One last thought: I hate the word "blog". To me, it sounds like a cross between a computer geek's wildest fantasy and a GI condition caused by eating too many Pop Tarts. I hope as this information tool evolves, that a better descriptive term arises. Some have suggested the term cyber sherpa -- an accurate, but far too esoteric substitute. Surely, with the many creative and intelligent minds working on this phenomenon, a better term will evolve.

In short, if you are new or relatively new to the blogging phenomenon, you should read this book to better understand where the information age is heading. If you are an experienced blogger or regular blog reader, you should buy this book to expand your horizons about the potential of blogs.
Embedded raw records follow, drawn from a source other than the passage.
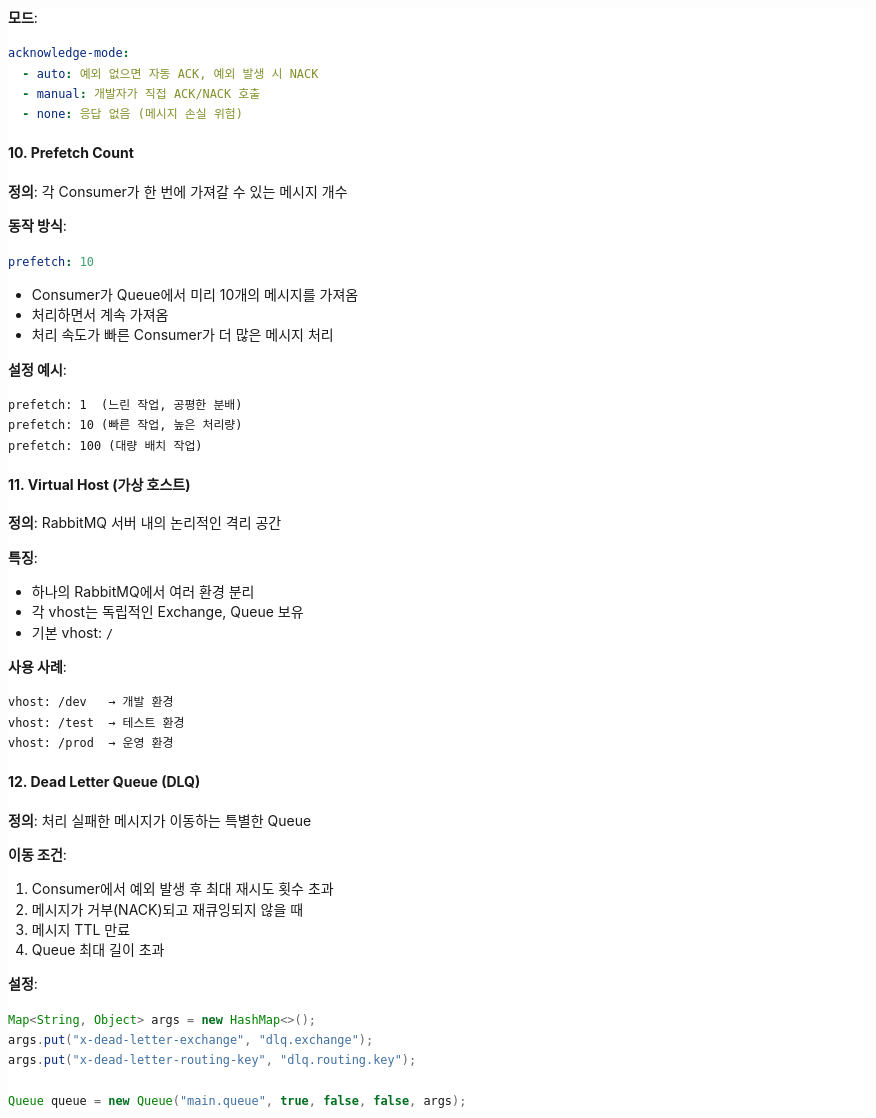 **모드**:
```yaml
acknowledge-mode:
  - auto: 예외 없으면 자동 ACK, 예외 발생 시 NACK
  - manual: 개발자가 직접 ACK/NACK 호출
  - none: 응답 없음 (메시지 손실 위험)
```

#### 10. Prefetch Count
**정의**: 각 Consumer가 한 번에 가져갈 수 있는 메시지 개수

**동작 방식**:
```yaml
prefetch: 10
```
- Consumer가 Queue에서 미리 10개의 메시지를 가져옴
- 처리하면서 계속 가져옴
- 처리 속도가 빠른 Consumer가 더 많은 메시지 처리

**설정 예시**:
```
prefetch: 1  (느린 작업, 공평한 분배)
prefetch: 10 (빠른 작업, 높은 처리량)
prefetch: 100 (대량 배치 작업)
```

#### 11. Virtual Host (가상 호스트)
**정의**: RabbitMQ 서버 내의 논리적인 격리 공간

**특징**:
- 하나의 RabbitMQ에서 여러 환경 분리
- 각 vhost는 독립적인 Exchange, Queue 보유
- 기본 vhost: `/`

**사용 사례**:
```
vhost: /dev   → 개발 환경
vhost: /test  → 테스트 환경
vhost: /prod  → 운영 환경
```

#### 12. Dead Letter Queue (DLQ)
**정의**: 처리 실패한 메시지가 이동하는 특별한 Queue

**이동 조건**:
1. Consumer에서 예외 발생 후 최대 재시도 횟수 초과
2. 메시지가 거부(NACK)되고 재큐잉되지 않을 때
3. 메시지 TTL 만료
4. Queue 최대 길이 초과

**설정**:
```java
Map<String, Object> args = new HashMap<>();
args.put("x-dead-letter-exchange", "dlq.exchange");
args.put("x-dead-letter-routing-key", "dlq.routing.key");

Queue queue = new Queue("main.queue", true, false, false, args);
```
If you are a wild-eyed lefty who believes America is the cause of all the evil in the world, and a Michael Moore groupie, by all means don't buy this book. The religious references will give you heartburn, the political viewpoint will give you a high blood pressure, and most importantly, you may learn something useful to promote your worldview, which will be bad for the mental health of the rest of us. Besides, the book may raise cholesterol levels in susceptible individuals. As your physician, I would strongly advise against it.